As described above in detail, by using the electrode forming method according to the present invention, it is possible to significantly improve the bonding efficiency even for a semiconductor element having a low bonding efficiency even in the “gold overcoat method” such as the GaAlAs red light emitting diode. A remarkable effect can be obtained.

[Brief description of drawings]

The accompanying drawings are cross-sectional views for explaining an embodiment in which the present invention is applied to electrode formation of a GaAlAs red light emitting diode element. 1 ... P-type GaAs substrate, 2 ... P-type GaAlAs layer, 3 ... N-type
GaAlAs layer, 4 ... AuBe ohmic electrode, 5 ... AuGe ohmic electrode, 6 ... first Au bonding electrode layer, 7 ...
… Second Au bonding electrode layer.

Claims (3)

[Claims] 1. A step of forming an ohmic electrode layer in ohmic contact with the surface of the semiconductor single crystal by depositing a metal layer capable of forming an ohmic electrode on the surface of the semiconductor single crystal and then performing heat treatment. Stacking on the ohmic electrode layer, depositing the first bonding electrode metal layer, and without removing the semiconductor single crystal from the deposition apparatus,
The method further comprises a step of cooling to below the deposition start temperature of the first bonding electrode metal layer, and a step of depositing a second bonding electrode metal layer again after the cooling step.
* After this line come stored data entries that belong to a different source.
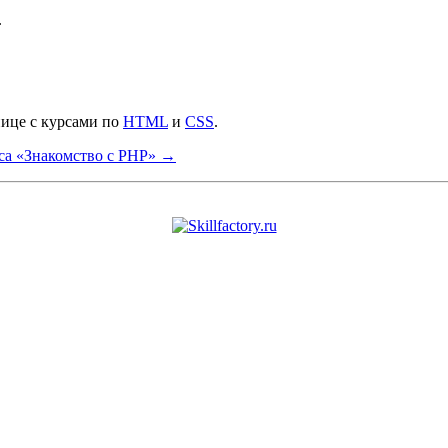
.
нице с курсами по
HTML
и
CSS
.
рса «Знакомство с PHP» →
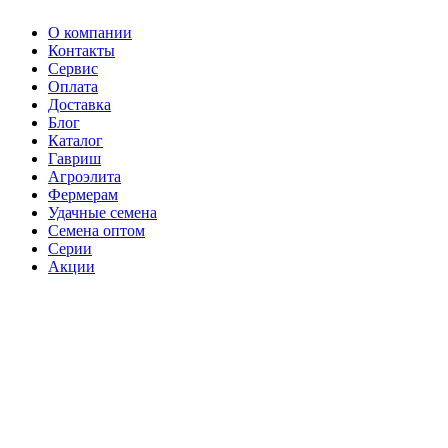
О компании
Контакты
Сервис
Оплата
Доставка
Блог
Каталог
Гавриш
Агроэлита
Фермерам
Удачные семена
Семена оптом
Серии
Акции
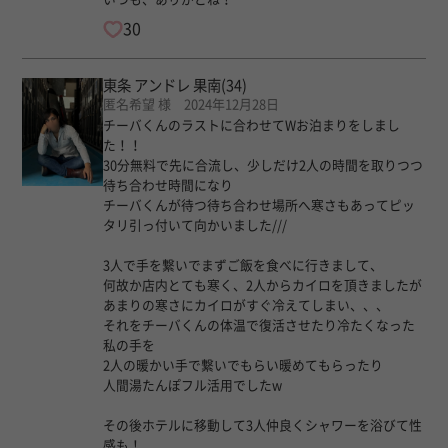
30
東条 アンドレ 果南
(34)
匿名希望 様 2024年12月28日
チーバくんのラストに合わせてWお泊まりをしまし
た！！
30分無料で先に合流し、少しだけ2人の時間を取りつつ
待ち合わせ時間になり
チーバくんが待つ待ち合わせ場所へ寒さもあってピッ
タリ引っ付いて向かいました///
3人で手を繋いでまずご飯を食べに行きまして、
何故か店内とても寒く、2人からカイロを頂きましたが
あまりの寒さにカイロがすぐ冷えてしまい、、、
それをチーバくんの体温で復活させたり冷たくなった
私の手を
2人の暖かい手で繋いでもらい暖めてもらったり
人間湯たんぽフル活用でしたw
その後ホテルに移動して3人仲良くシャワーを浴びて性
感も！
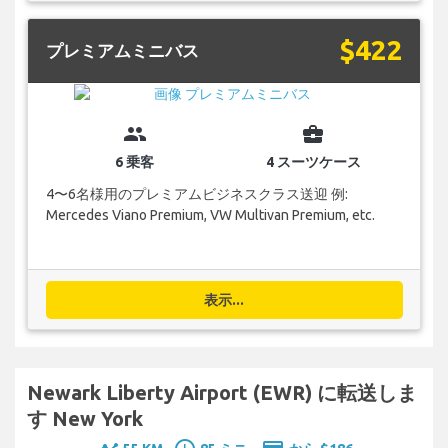
$422
プレミアムミニバス
group
business_center
6 乗客
4 スーツケース
4〜6名様用のプレミアムビジネスクラス送迎 例:
Mercedes Viano Premium, VW Multivan Premium, etc.
表示...
Newark Liberty Airport (EWR) に転送しま
す New York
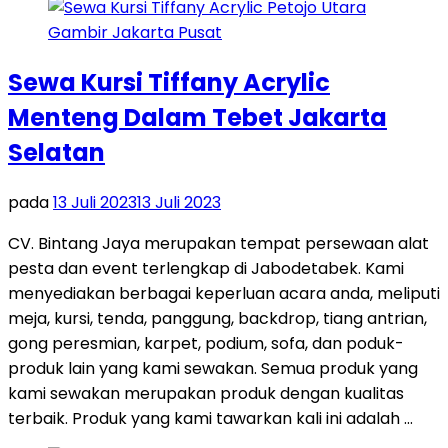
Sewa Kursi Tiffany Acrylic
Menteng Dalam Tebet Jakarta
Selatan
pada
13 Juli 2023
13 Juli 2023
CV. Bintang Jaya merupakan tempat persewaan alat
pesta dan event terlengkap di Jabodetabek. Kami
menyediakan berbagai keperluan acara anda, meliputi
meja, kursi, tenda, panggung, backdrop, tiang antrian,
gong peresmian, karpet, podium, sofa, dan poduk-
produk lain yang kami sewakan. Semua produk yang
kami sewakan merupakan produk dengan kualitas
terbaik. Produk yang kami tawarkan kali ini adalah …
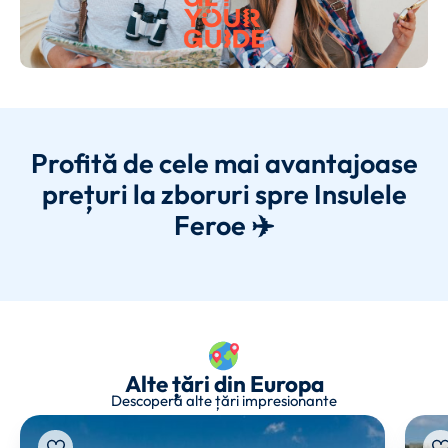
Profită de cele mai avantajoase
prețuri la zboruri spre Insulele
Feroe ✈️
Alte țări din Europa
Descoperă alte țări impresionante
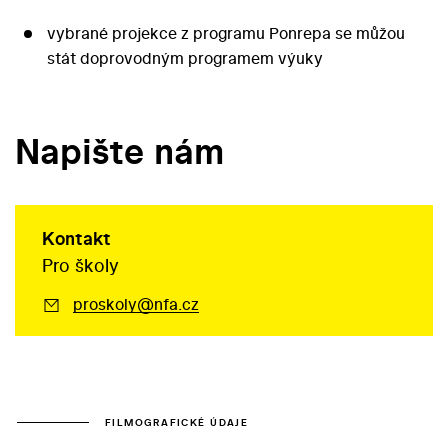
vybrané projekce z programu Ponrepa se můžou
stát doprovodným programem výuky
Napište nám
Kontakt
Pro školy
proskoly@nfa.cz
FILMOGRAFICKÉ ÚDAJE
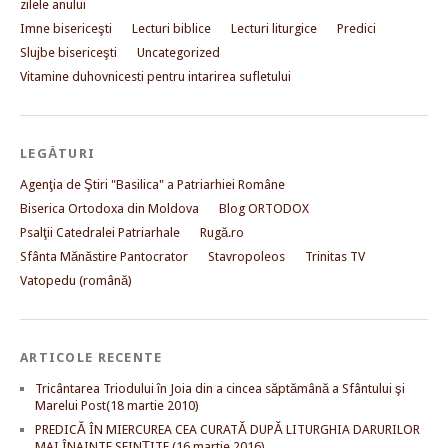
zilele anului
Imne bisericeşti
Lecturi biblice
Lecturi liturgice
Predici
Slujbe bisericeşti
Uncategorized
Vitamine duhovnicesti pentru intarirea sufletului
LEGĂTURI
Agenţia de Ştiri "Basilica" a Patriarhiei Române
Biserica Ortodoxa din Moldova
Blog ORTODOX
Psalţii Catedralei Patriarhale
Rugă.ro
Sfânta Mănăstire Pantocrator
Stavropoleos
Trinitas TV
Vatopedu (română)
ARTICOLE RECENTE
Tricântarea Triodului în Joia din a cincea săptămână a Sfântului şi
Marelui Post(18 martie 2010)
PREDICĂ ÎN MIERCUREA CEA CURATĂ DUPĂ LITURGHIA DARURILOR
MAI ÎNAINTE SFINŢITE (16 martie 2016)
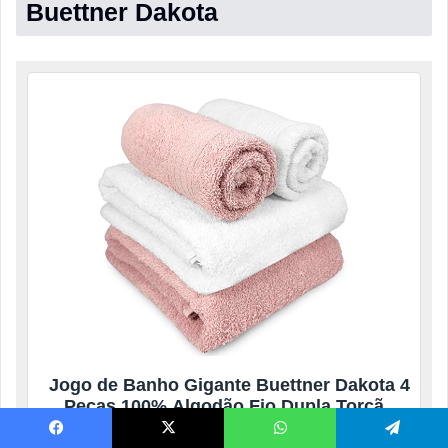
Buettner Dakota
Jogo de Banho Gigante Buettner Dakota 4
Peças 100% Algodão Fio Dupla Torção
Toalha Banhão Presente (Branco/Rosa
Rosê)
Facebook
X
WhatsApp
Telegram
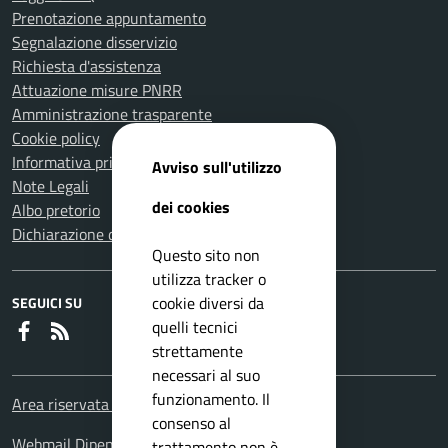
Prenotazione appuntamento
Segnalazione disservizio
Richiesta d'assistenza
Attuazione misure PNRR
Amministrazione trasparente
Cookie policy
Informativa privacy
Avviso sull'utilizzo
Note Legali
dei cookies
Albo pretorio
Dichiarazione di accessibilità
Questo sito non
utilizza tracker o
cookie diversi da
SEGUICI SU
quelli tecnici
Faceboook
RSS
strettamente
necessari al suo
funzionamento. Il
Area riservata Dipendenti
consenso al
Webmail Dipendenti
trattamento non è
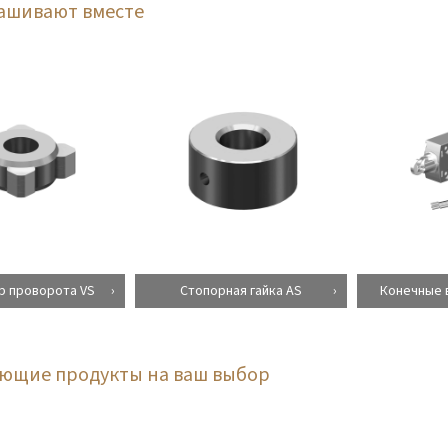
рашивают вместе
р проворота VS
Стопорная гайка AS
Конечные 
ующие продукты на ваш выбор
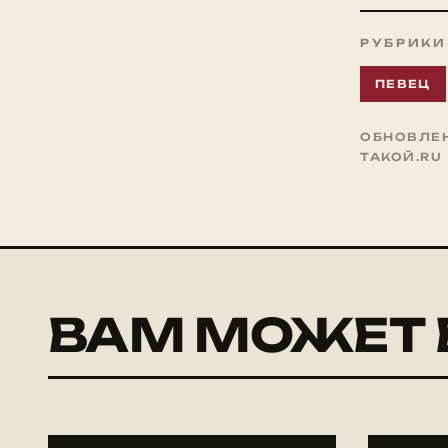
РУБРИКИ
ПЕВЕЦ
ОБНОВЛЕНО
ТАКОЙ.RU
ВАМ МОЖЕТ 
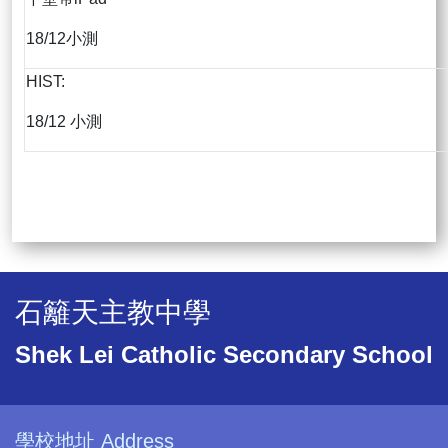
18/12小測
HIST:
18/12 小測
石籬天主教中學
Shek Lei Catholic Secondary School
學校地址 Address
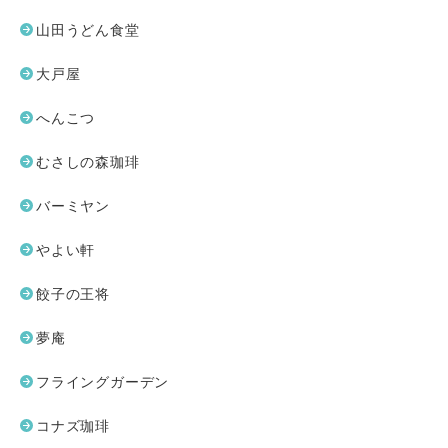
山田うどん食堂
大戸屋
へんこつ
むさしの森珈琲
バーミヤン
やよい軒
餃子の王将
夢庵
フライングガーデン
コナズ珈琲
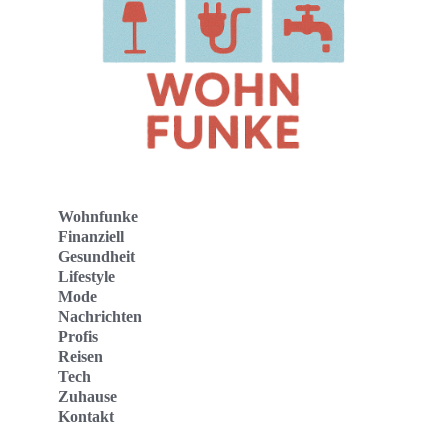
Wohnfunke
Finanziell
Gesundheit
Lifestyle
Mode
Nachrichten
Profis
Reisen
Tech
Zuhause
Kontakt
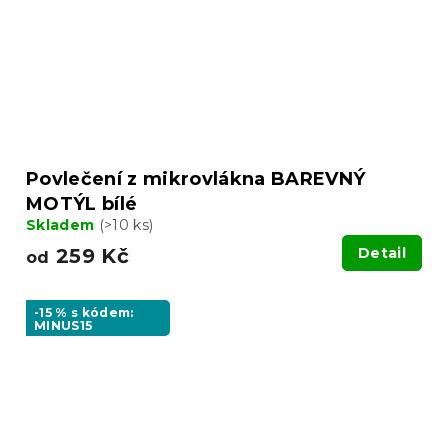
Povlečení z mikrovlákna BAREVNÝ
MOTÝL bílé
Skladem
(>10 ks)
259 Kč
Detail
od
-15 % s kódem:
MINUS15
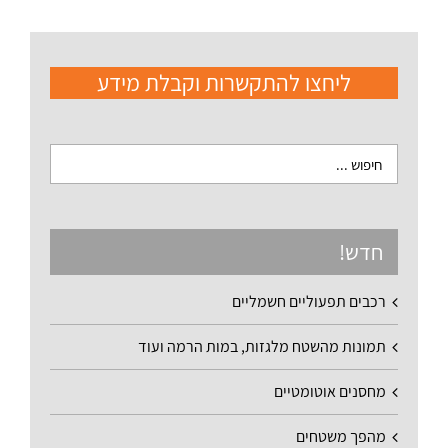
ליחצו להתקשרות וקבלת מידע
חדש!
רכבים תפעוליים חשמליים
תמונות מהשטח מלגזות, במות הרמה ועוד
מחסנים אוטומטיים
מהפך משטחים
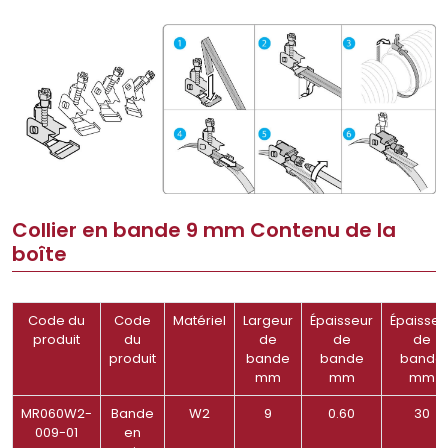
Collier en bande 9 mm Contenu de la
boîte
Code du
Code
Matériel
Largeur
Épaisseur
Épaisseu
produit
du
de
de
de
produit
bande
bande
bande
mm
mm
mm
MR060W2-
Bande
W2
9
0.60
30
009-01
en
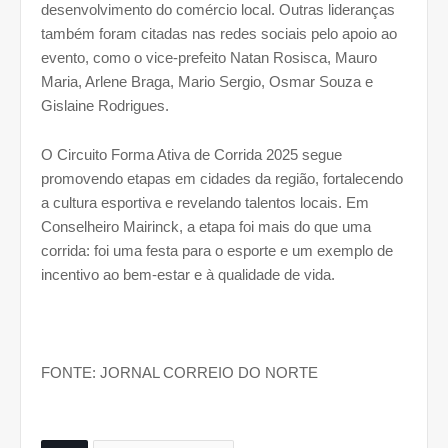
desenvolvimento do comércio local. Outras lideranças
também foram citadas nas redes sociais pelo apoio ao
evento, como o vice-prefeito Natan Rosisca, Mauro
Maria, Arlene Braga, Mario Sergio, Osmar Souza e
Gislaine Rodrigues.
O Circuito Forma Ativa de Corrida 2025 segue
promovendo etapas em cidades da região, fortalecendo
a cultura esportiva e revelando talentos locais. Em
Conselheiro Mairinck, a etapa foi mais do que uma
corrida: foi uma festa para o esporte e um exemplo de
incentivo ao bem-estar e à qualidade de vida.
FONTE: JORNAL CORREIO DO NORTE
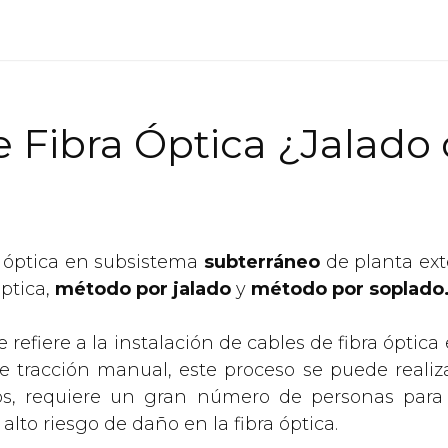
 Fibra Óptica ¿Jalado
a óptica en subsistema
subterráneo
de planta ext
óptica,
método por jalado
y
método por soplado
e refiere a la instalación de cables de fibra ópti
e tracción manual, este proceso se puede realiz
s, requiere un gran número de personas para l
alto riesgo de daño en la fibra óptica.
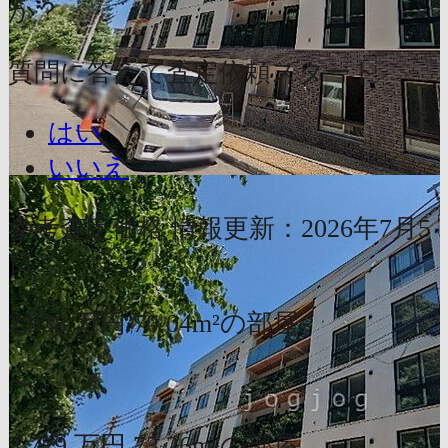
か？
質問に答えて査定依頼スタート
はい
いいえ
参考査定価格
情報更新：2026年7月5
日
2,938
万円
70.04m²の部屋
〜
3,729
万円
73.26m²の部屋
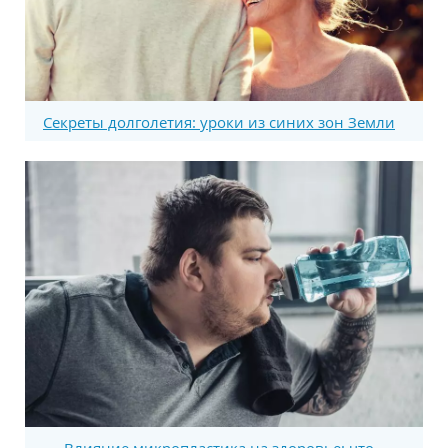
Секреты долголетия: уроки из синих зон Земли
Влияние микропластика на здоровье: что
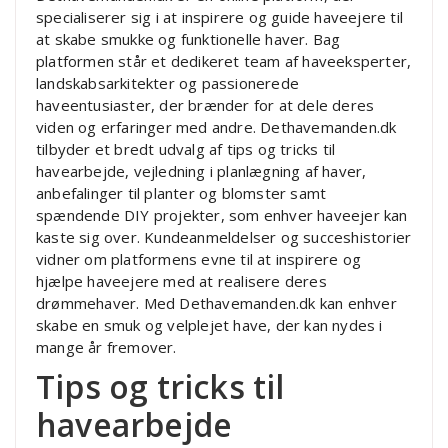
specialiserer sig i at inspirere og guide haveejere til
at skabe smukke og funktionelle haver. Bag
platformen står et dedikeret team af haveeksperter,
landskabsarkitekter og passionerede
haveentusiaster, der brænder for at dele deres
viden og erfaringer med andre. Dethavemanden.dk
tilbyder et bredt udvalg af tips og tricks til
havearbejde, vejledning i planlægning af haver,
anbefalinger til planter og blomster samt
spændende DIY projekter, som enhver haveejer kan
kaste sig over. Kundeanmeldelser og succeshistorier
vidner om platformens evne til at inspirere og
hjælpe haveejere med at realisere deres
drømmehaver. Med Dethavemanden.dk kan enhver
skabe en smuk og velplejet have, der kan nydes i
mange år fremover.
Tips og tricks til
havearbejde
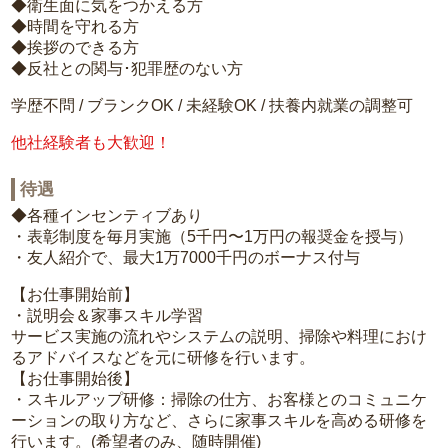
◆衛生面に気をつかえる方
◆時間を守れる方
◆挨拶のできる方
◆反社との関与･犯罪歴のない方
学歴不問 / ブランクOK / 未経験OK / 扶養内就業の調整可
他社経験者も大歓迎！
待遇
◆各種インセンティブあり
・表彰制度を毎月実施（5千円〜1万円の報奨金を授与）
・友人紹介で、最大1万7000千円のボーナス付与
【お仕事開始前】
・説明会＆家事スキル学習
サービス実施の流れやシステムの説明、掃除や料理におけ
るアドバイスなどを元に研修を行います。
【お仕事開始後】
・スキルアップ研修：掃除の仕方、お客様とのコミュニケ
ーションの取り方など、さらに家事スキルを高める研修を
行います。(希望者のみ、随時開催)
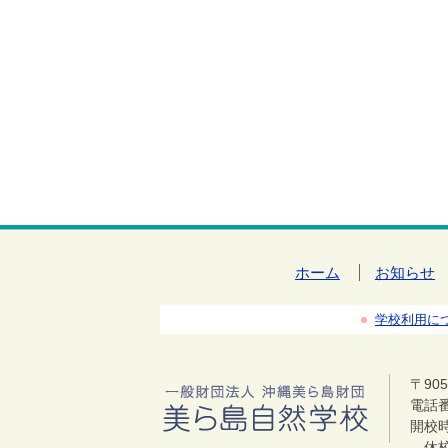
ホーム
お知らせ
学校利用に
〒90
電話番号
開校時
休校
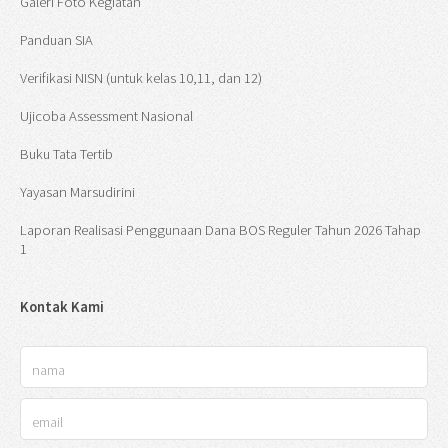
Galeri Foto Kegiatan
Panduan SIA
Verifikasi NISN (untuk kelas 10,11, dan 12)
Ujicoba Assessment Nasional
Buku Tata Tertib
Yayasan Marsudirini
Laporan Realisasi Penggunaan Dana BOS Reguler Tahun 2026 Tahap
1
Kontak Kami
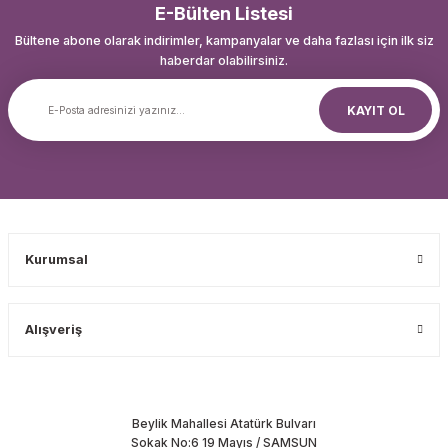
E-Bülten Listesi
Bültene abone olarak indirimler, kampanyalar ve daha fazlası için ilk siz
haberdar olabilirsiniz.
KAYIT OL
Kurumsal
Alışveriş
Beylik Mahallesi Atatürk Bulvarı
Sokak No:6 19 Mayıs / SAMSUN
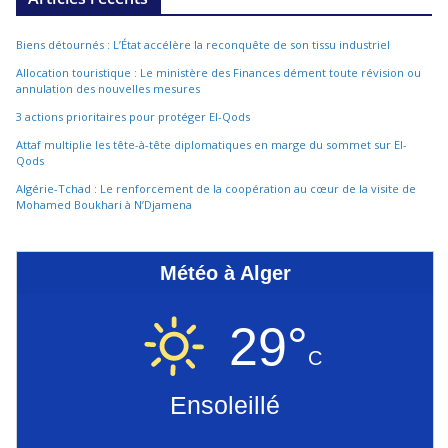
Biens détournés : L’État accélère la reconquête de son tissu industriel
Allocation touristique : Le ministère des Finances dément toute révision ou
annulation des nouvelles mesures
3 actions prioritaires pour protéger El-Qods
Attaf multiplie les tête-à-tête diplomatiques en marge du sommet sur El-
Qods
Algérie-Tchad : Le renforcement de la coopération au cœur de la visite de
Mohamed Boukhari à N’Djamena
Météo à Alger
29°
C
Ensoleillé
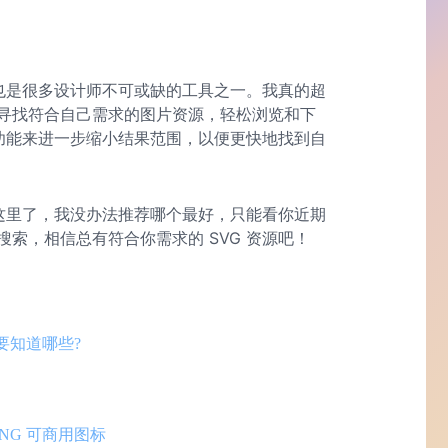
，也是很多设计师不可或缺的工具之一。我真的超
寻找符合自己需求的图片资源，轻松浏览和下
索功能来进一步缩小结果范围，以便更快地找到自
到这里了，我没办法推荐哪个最好，只能看你近期
索，相信总有符合你需求的 SVG 资源吧！
要知道哪些?
NG 可商用图标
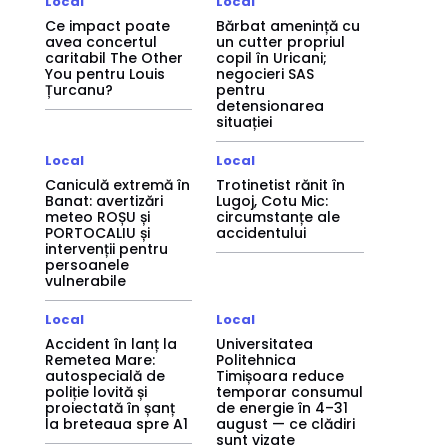
Local
Local
Ce impact poate
Bărbat amenință cu
avea concertul
un cutter propriul
caritabil The Other
copil în Uricani;
You pentru Louis
negocieri SAS
Țurcanu?
pentru
detensionarea
situației
Local
Local
Caniculă extremă în
Trotinetist rănit în
Banat: avertizări
Lugoj, Cotu Mic:
meteo ROȘU și
circumstanțe ale
PORTOCALIU și
accidentului
intervenții pentru
persoanele
vulnerabile
Local
Local
Accident în lanț la
Universitatea
Remetea Mare:
Politehnica
autospecială de
Timișoara reduce
poliție lovită și
temporar consumul
proiectată în șanț
de energie în 4–31
la breteaua spre A1
august — ce clădiri
sunt vizate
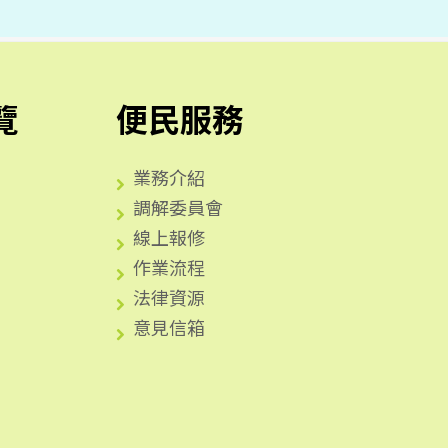
覽
便民服務
業務介紹
調解委員會
線上報修
作業流程
法律資源
意見信箱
Method for forming electrode of semiconductor device. 2. The semiconductor single crystal is GaAlAs, the ohmic electrode layer is an AuGe alloy layer, and the first and second bonding electrode metal layers are Au layers. Item 7. A method for forming an electrode of a semiconductor device according to item. 3. The deposition temperature of the first metal layer for a bonding electrode is about 150 ° C., and the temperature achieved in the cooling step is about 120 ° C. A method for forming an electrode of a semiconductor device as described above.